When you have a long string, you can split it by the **`split()`** method.

In [19]:
text = 'Python is a widely used programming language.'
text.split()

['Python', 'is', 'a', 'widely', 'used', 'programming', 'language.']

By default, the `split()` method splits a string by white space characters
(space, new line `\n`, and tab `\t`). The `split()` method produces a list of substrings.
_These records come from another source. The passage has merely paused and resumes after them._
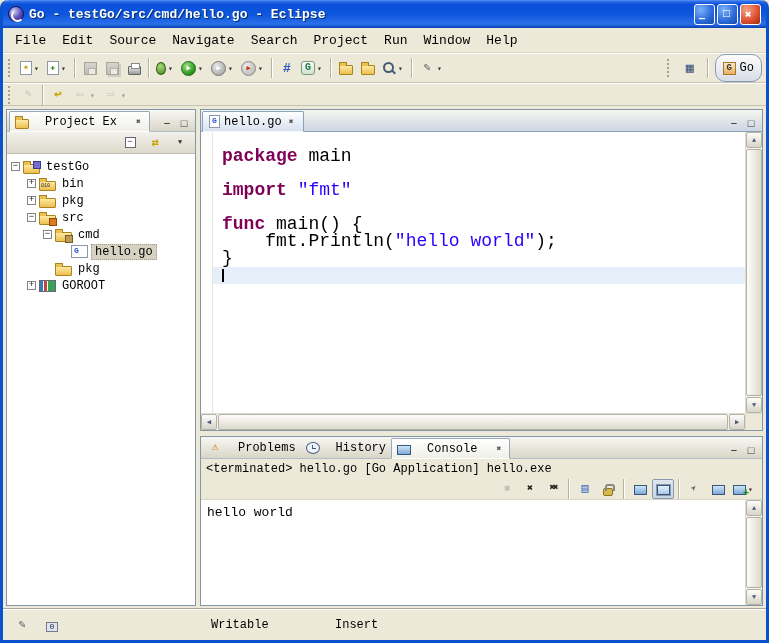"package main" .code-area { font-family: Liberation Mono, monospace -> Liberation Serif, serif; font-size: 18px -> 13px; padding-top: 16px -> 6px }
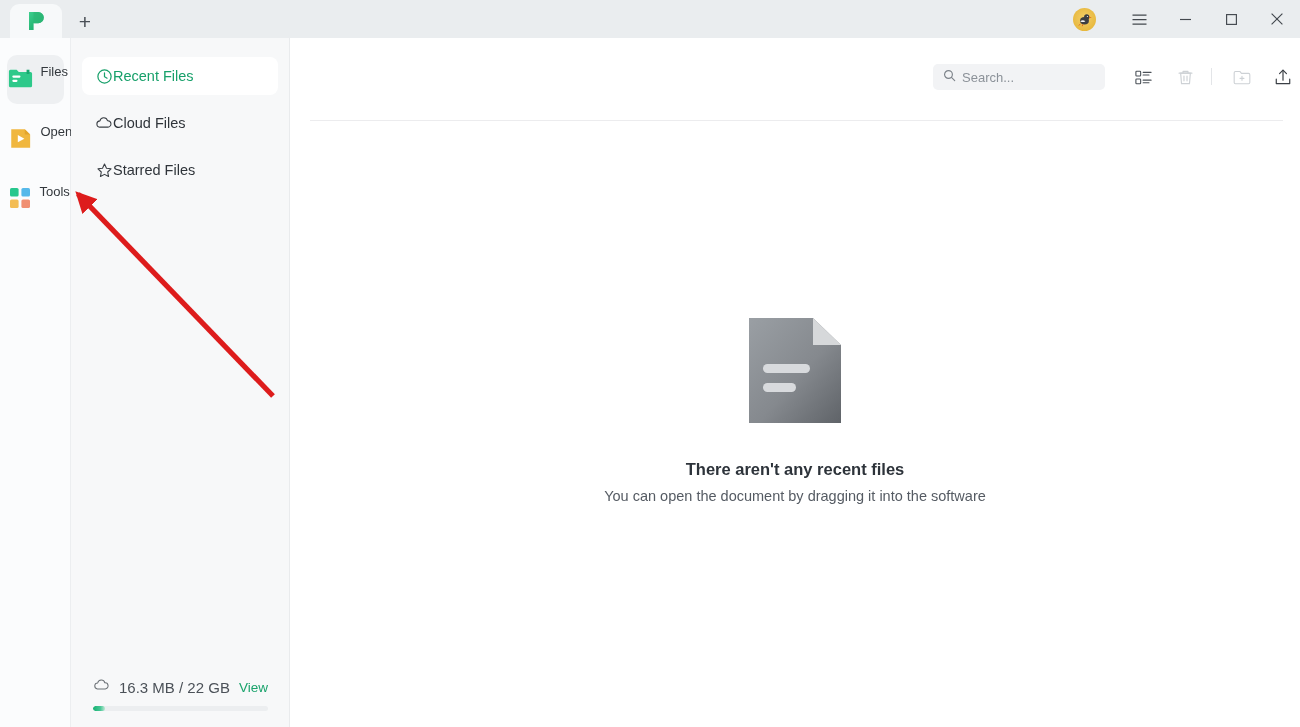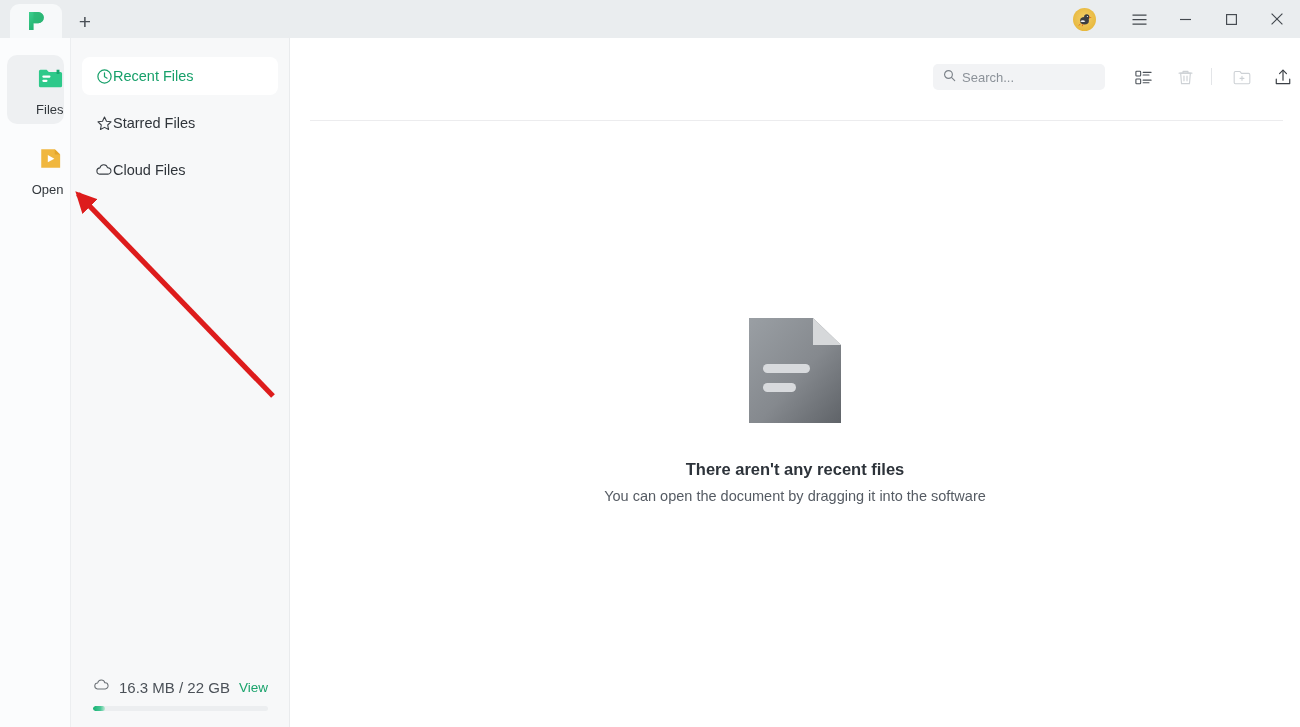"Files" .rail-item { align-items: flex-end -> flex-start; flex-direction: column -> row }
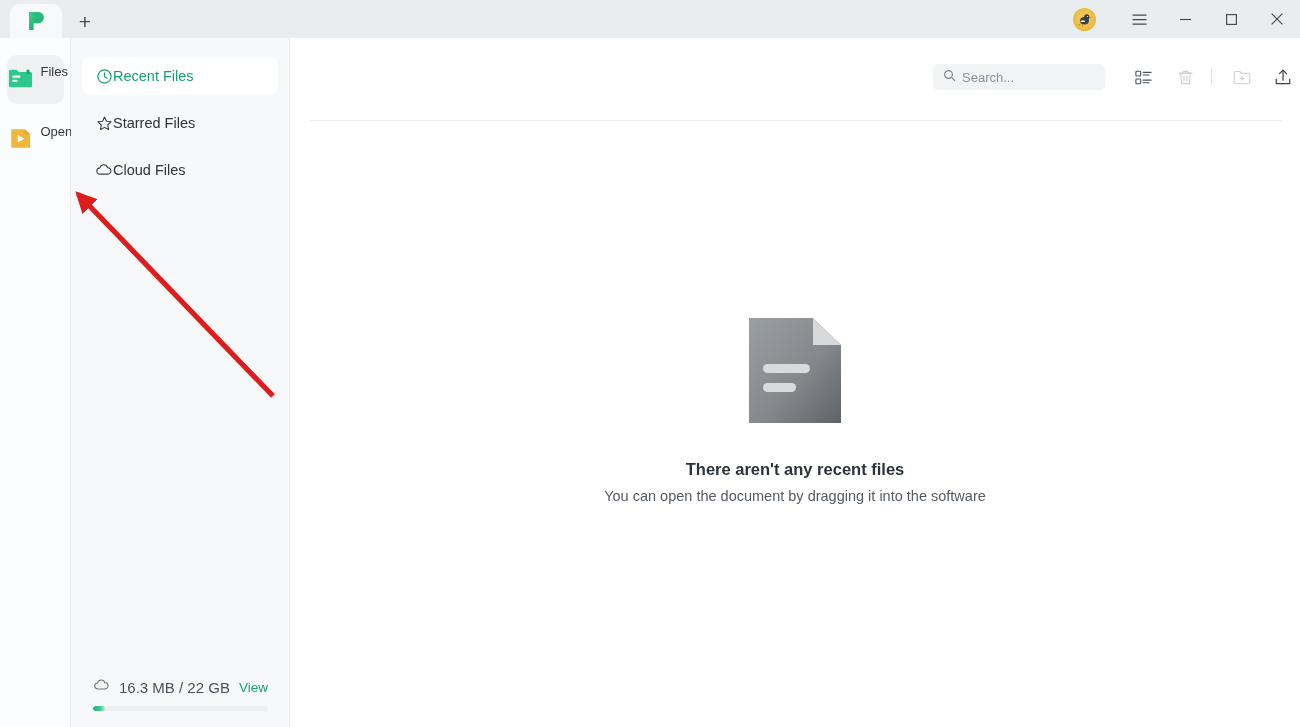"Starred Files" div.nav-item { order: before "Cloud Files" -> after "Cloud Files" }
You can also specify the character separating sub-strings (also known as a
*delimiter*). Here are examples.

In [20]:
listAnimals = 'cat,dog,horse,lion,moose'
listAnimals.split(',')

['cat', 'dog', 'horse', 'lion', 'moose']

In [22]:
longText = '''This is a multi-line text.
This includes multiple sentences on multiple lines.
Some lines may be short.
However, other lines may be longer, containing a larger number of words.
You can split this text, line by line, using the split() method.
'''
longText.split('\n')

['This is a multi-line text.',
 'This includes multiple sentences on multiple lines.',
 'Some lines may be short.',
 'However, other lines may be longer, containing a larger number of words.',
 'You can split this text, line by line, using the split() method.',
 '']

If you have a list of strings, then you can join them into a single string using the
**`join()`** method. For example,

In [23]:
animals = ['cat', 'dog', 'horse', 'lion', 'moose']
', '.join(animals)

'cat, dog, horse, lion, moose'

In [24]:
' & '.join(animals)

'cat & dog & horse & lion & moose'

### Exercise
1. **Word counter**. Write a ***function*** that takes a sentence as the input and counts the number of words in that sentence. You may assume that the sentence only includes letters and spaces. The number of words is returned from this function.

# 5. `replace()` method
<hr style="height:1px;border:none" />

Say, you want to replace a certain sub-string from a string with another substring.
For example, you want to replace the word "is" with "was". You can use
the **`replace()`** method to do this.

In [25]:
text = 'This time, his bagel is freshly baked'
text.replace(' is ', ' was ')

'This time, his bagel was freshly baked'

Noticed that a space was intentionally included before and after “is”. Without
these spaces, the output becomes somewhat strange.

In [26]:
text.replace('is', 'was')

'Thwas time, hwas bagel was freshly baked'

Earlier you saw a sentence split into a list of words. However, the list includes
punctuation marks.

In [27]:
statement = 'Thus, students enjoy learning how to program in Python.'
statement.split()

['Thus,',
 'students',
 'enjoy',
 'learning',
 'how',
 'to',
 'program',
 'in',
 'Python.']

Notice `'Thus,'` instead of `'Thus'`, and `'Python.'` instead of `'Python'`. You
can eliminate punctuation marks with the `replace()` method.

In [28]:
statement.replace(',','').replace('.','').split()

['Thus',
 'students',
 'enjoy',
 'learning',
 'how',
 'to',
 'program',
 'in',
 'Python']

### Exercise

1. **De-punctuation**. Write a function that takes a sentence as an input parameter, and removes any punctuation marks
  * `','` (comma)
  * `'.'` (period)
  * `'?'` (question mark)
  * `'!'` (exclamation mark)
  * `';'` (semicolon)
  * `':'` (colon)
  * `'/'` (forward slash)

The function returns the processed sentence without punctuation marks.